[Items from a dataset]

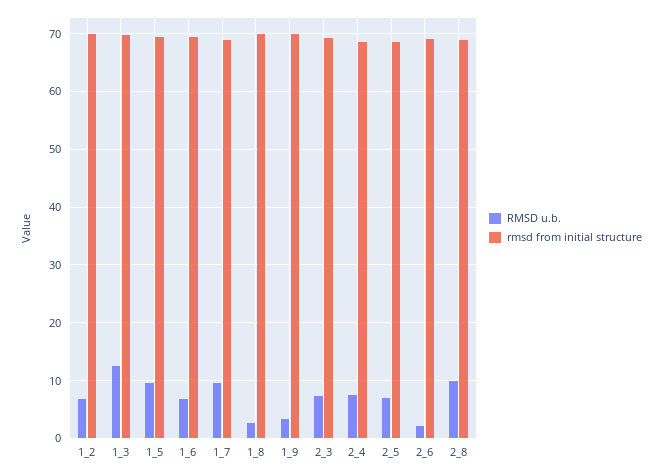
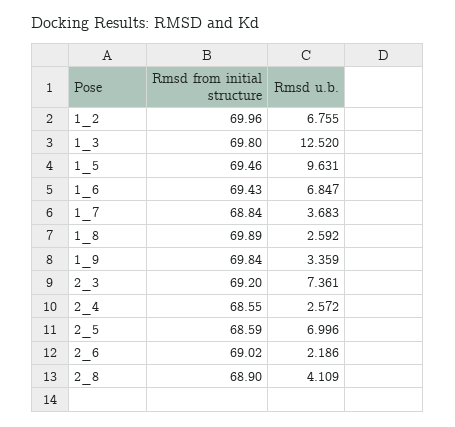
  {
    "RMSD u.b.": {
      "1_2": 6.755,
      "1_3": 12.52,
      "1_5": 9.631,
      "1_6": 6.847,
-     "1_7": 10,
+     "1_7": 3.683,
      "1_8": 2.592,
      "1_9": 3.359,
      "2_3": 7.361,
-     "2_4": 8,
+     "2_4": 2.572,
      "2_5": 6.996,
      "2_6": 2.186,
-     "2_8": 10
+     "2_8": 4.109
    },
    "rmsd from initial structure": {
      "1_2": 69.96,
      "1_3": 69.8,
      "1_5": 69.46,
      "1_6": 69.43,
      "1_7": 68.84,
      "1_8": 69.89,
      "1_9": 69.84,
      "2_3": 69.2,
      "2_4": 68.55,
      "2_5": 68.59,
      "2_6": 69.02,
      "2_8": 68.9
    }
  }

_Task prompt_.
Please reproduce every record exactly as written, excluding the pictures.

_Written reply_.
  {
    "RMSD u.b.": {
      "1_2": 6.755,
      "1_3": 12.52,
      "1_5": 9.631,
      "1_6": 6.847,
-     "1_7": 10,
+     "1_7": 3.683,
      "1_8": 2.592,
      "1_9": 3.359,
      "2_3": 7.361,
-     "2_4": 8,
+     "2_4": 2.572,
      "2_5": 6.996,
      "2_6": 2.186,
-     "2_8": 10
+     "2_8": 4.109
    },
    "rmsd from initial structure": {
      "1_2": 69.96,
      "1_3": 69.8,
      "1_5": 69.46,
      "1_6": 69.43,
      "1_7": 68.84,
      "1_8": 69.89,
      "1_9": 69.84,
      "2_3": 69.2,
      "2_4": 68.55,
      "2_5": 68.59,
      "2_6": 69.02,
      "2_8": 68.9
    }
  }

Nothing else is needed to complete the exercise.